India accused the BNP-Jamaat coalition of allowing Northeast Indian insurgent groups, including ULFA, to operate from Bangladeshi soil. Concerns over rising radicalisation added to the friction, and strategic trust between the two governments deteriorated sharply.
Hasina's zero-tolerance policy against terrorism led to the handover of wanted militants to Indian authorities and tighter border management. Bangladesh shifted from being a security concern to a reliable strategic partner for India during this period.
In June 2015, PMs Modi and Hasina ratified the Land Boundary Agreement, ending a 68-year-old border dispute. It facilitated the exchange of 162 enclaves, granting citizenship clarity to tens of thousands of people, and is widely regarded as one of South Asia's most significant diplomatic achievements.

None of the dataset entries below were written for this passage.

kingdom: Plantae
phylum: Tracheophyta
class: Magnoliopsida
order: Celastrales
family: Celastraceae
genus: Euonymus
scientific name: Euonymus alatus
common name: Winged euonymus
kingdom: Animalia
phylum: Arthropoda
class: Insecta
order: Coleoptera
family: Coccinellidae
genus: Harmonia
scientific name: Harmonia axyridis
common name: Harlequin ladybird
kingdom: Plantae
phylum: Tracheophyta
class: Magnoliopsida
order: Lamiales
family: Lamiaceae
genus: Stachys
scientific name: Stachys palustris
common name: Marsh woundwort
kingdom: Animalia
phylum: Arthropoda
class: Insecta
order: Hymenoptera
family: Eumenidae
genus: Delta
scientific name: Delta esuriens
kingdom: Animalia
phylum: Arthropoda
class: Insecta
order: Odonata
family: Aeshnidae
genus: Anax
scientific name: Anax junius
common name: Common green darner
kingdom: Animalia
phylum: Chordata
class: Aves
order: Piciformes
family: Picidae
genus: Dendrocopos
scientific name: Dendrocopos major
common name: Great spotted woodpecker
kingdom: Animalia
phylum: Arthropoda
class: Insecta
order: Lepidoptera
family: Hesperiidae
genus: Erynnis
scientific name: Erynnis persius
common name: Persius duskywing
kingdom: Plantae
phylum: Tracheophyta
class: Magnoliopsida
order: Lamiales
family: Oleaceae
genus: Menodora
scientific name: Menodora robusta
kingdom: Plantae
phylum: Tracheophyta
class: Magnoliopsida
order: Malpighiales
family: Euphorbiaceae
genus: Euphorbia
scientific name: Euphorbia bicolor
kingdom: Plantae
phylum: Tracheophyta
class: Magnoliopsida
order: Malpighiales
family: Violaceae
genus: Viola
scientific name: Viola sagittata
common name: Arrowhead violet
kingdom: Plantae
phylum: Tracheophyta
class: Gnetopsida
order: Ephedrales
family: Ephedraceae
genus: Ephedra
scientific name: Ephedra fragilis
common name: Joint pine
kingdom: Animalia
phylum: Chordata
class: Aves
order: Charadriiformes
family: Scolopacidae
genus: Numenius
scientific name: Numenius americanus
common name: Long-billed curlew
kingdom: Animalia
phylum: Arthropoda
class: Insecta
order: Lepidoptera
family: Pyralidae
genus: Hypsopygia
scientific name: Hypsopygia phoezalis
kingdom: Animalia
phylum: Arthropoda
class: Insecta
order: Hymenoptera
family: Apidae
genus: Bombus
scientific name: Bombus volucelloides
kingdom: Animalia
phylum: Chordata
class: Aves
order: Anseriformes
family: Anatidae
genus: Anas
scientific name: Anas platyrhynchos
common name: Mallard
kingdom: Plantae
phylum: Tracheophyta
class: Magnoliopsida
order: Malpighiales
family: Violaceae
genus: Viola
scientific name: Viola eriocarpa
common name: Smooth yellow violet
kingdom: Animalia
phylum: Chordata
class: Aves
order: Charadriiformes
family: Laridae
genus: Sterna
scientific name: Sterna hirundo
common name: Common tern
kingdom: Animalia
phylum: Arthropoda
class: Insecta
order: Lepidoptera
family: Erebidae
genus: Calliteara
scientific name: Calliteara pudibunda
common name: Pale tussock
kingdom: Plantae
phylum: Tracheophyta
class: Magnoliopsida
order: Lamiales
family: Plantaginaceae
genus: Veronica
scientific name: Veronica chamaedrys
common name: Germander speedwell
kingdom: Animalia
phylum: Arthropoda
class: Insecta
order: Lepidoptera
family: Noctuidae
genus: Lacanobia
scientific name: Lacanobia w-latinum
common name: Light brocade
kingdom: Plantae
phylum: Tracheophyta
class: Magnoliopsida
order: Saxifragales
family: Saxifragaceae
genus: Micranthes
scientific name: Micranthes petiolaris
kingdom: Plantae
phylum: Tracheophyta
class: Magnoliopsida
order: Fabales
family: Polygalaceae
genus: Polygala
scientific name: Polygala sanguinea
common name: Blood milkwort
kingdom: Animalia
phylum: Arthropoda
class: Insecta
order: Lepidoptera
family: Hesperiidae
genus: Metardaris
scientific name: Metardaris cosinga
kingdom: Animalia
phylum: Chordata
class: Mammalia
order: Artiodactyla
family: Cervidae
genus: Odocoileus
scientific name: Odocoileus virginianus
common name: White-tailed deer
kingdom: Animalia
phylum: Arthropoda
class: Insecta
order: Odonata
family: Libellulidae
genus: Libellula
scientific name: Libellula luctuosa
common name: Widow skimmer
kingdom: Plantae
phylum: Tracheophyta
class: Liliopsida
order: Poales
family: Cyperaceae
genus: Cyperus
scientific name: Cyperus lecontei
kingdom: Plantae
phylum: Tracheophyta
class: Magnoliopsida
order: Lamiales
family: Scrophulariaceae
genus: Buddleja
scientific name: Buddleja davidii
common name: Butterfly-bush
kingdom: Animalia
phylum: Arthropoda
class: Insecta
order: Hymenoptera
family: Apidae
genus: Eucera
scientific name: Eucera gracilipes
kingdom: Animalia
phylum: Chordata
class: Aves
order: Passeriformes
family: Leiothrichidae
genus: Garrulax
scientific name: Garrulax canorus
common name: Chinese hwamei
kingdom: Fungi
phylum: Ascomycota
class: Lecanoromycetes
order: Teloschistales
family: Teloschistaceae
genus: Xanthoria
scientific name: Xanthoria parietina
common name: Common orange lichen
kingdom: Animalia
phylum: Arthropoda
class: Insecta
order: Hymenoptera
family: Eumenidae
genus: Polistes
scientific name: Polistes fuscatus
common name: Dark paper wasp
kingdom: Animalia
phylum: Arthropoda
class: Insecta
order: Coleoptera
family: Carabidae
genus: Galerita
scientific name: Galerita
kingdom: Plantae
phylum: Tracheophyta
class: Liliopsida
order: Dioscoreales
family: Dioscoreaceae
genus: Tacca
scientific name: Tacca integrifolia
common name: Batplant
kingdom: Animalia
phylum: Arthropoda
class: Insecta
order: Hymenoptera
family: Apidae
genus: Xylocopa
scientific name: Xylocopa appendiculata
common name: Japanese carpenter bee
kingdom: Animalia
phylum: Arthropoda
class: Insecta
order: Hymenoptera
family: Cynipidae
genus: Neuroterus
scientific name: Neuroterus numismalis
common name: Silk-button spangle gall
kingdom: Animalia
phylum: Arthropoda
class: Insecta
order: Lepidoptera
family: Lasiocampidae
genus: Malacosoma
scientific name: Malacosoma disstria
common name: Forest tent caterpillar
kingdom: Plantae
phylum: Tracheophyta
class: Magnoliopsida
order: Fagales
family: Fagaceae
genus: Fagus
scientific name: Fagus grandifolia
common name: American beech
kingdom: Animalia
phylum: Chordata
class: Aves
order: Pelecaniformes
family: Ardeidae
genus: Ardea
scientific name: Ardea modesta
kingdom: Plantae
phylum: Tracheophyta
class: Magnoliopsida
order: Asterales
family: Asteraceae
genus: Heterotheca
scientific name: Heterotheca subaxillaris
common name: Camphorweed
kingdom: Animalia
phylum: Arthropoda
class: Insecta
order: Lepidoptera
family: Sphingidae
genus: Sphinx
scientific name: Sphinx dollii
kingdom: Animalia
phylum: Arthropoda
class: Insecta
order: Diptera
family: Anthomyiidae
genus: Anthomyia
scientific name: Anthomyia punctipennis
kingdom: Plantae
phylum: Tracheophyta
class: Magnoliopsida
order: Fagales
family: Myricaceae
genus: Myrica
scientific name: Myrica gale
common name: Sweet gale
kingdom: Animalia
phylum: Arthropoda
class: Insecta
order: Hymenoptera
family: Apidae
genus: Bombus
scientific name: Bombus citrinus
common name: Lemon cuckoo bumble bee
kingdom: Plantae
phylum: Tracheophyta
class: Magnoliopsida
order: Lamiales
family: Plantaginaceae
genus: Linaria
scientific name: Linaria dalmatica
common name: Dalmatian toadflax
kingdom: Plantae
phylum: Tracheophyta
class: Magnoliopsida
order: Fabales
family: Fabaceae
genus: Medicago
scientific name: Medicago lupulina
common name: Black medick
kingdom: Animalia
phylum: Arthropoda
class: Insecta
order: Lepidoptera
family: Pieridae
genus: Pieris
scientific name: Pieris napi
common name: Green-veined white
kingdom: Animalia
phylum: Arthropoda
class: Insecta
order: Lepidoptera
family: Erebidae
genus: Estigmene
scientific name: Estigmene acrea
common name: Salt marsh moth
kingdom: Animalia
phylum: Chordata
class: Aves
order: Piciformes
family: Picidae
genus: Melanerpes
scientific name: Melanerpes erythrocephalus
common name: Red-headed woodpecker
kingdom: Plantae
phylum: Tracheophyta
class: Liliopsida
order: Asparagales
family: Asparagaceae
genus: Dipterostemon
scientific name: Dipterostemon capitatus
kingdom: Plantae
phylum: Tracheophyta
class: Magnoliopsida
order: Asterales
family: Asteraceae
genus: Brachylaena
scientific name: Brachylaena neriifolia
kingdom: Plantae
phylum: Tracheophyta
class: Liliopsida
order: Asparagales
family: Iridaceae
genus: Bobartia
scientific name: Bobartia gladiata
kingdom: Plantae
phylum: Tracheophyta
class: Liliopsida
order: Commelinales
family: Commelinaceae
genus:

Following large-scale student-led protests, Hasina resigned on August 5, 2024, and left for India. An interim government under Nobel laureate Muhammad Yunus assumed power, and a period of diplomatic uncertainty followed.
Cautious and recalibrating. The Yunus administration has called for constructive ties with India while also deepening outreach toward China. The shift has revived concerns in New Delhi about a return to the distancing seen under previous non-AL governments.
Bangladesh shares over 4,000 kilometres of border with India, making the bilateral relationship structurally unavoidable. Trade, water-sharing, connectivity, and cross-border security are deeply intertwined.
According to regional trade data, India remains one of Bangladesh's largest trading partners - a reality no government in Dhaka can sidestep regardless of ideology.
India's early approach was ideologically driven - backing secular, AL-aligned governments. Over time, New Delhi shifted toward a more interest-based framework, prioritising trade corridors, energy cooperation, and counterterrorism outcomes.
India's engagement with Bangladesh today is less about ideological alignment and more about strategic and economic stability in its eastern neighbourhood.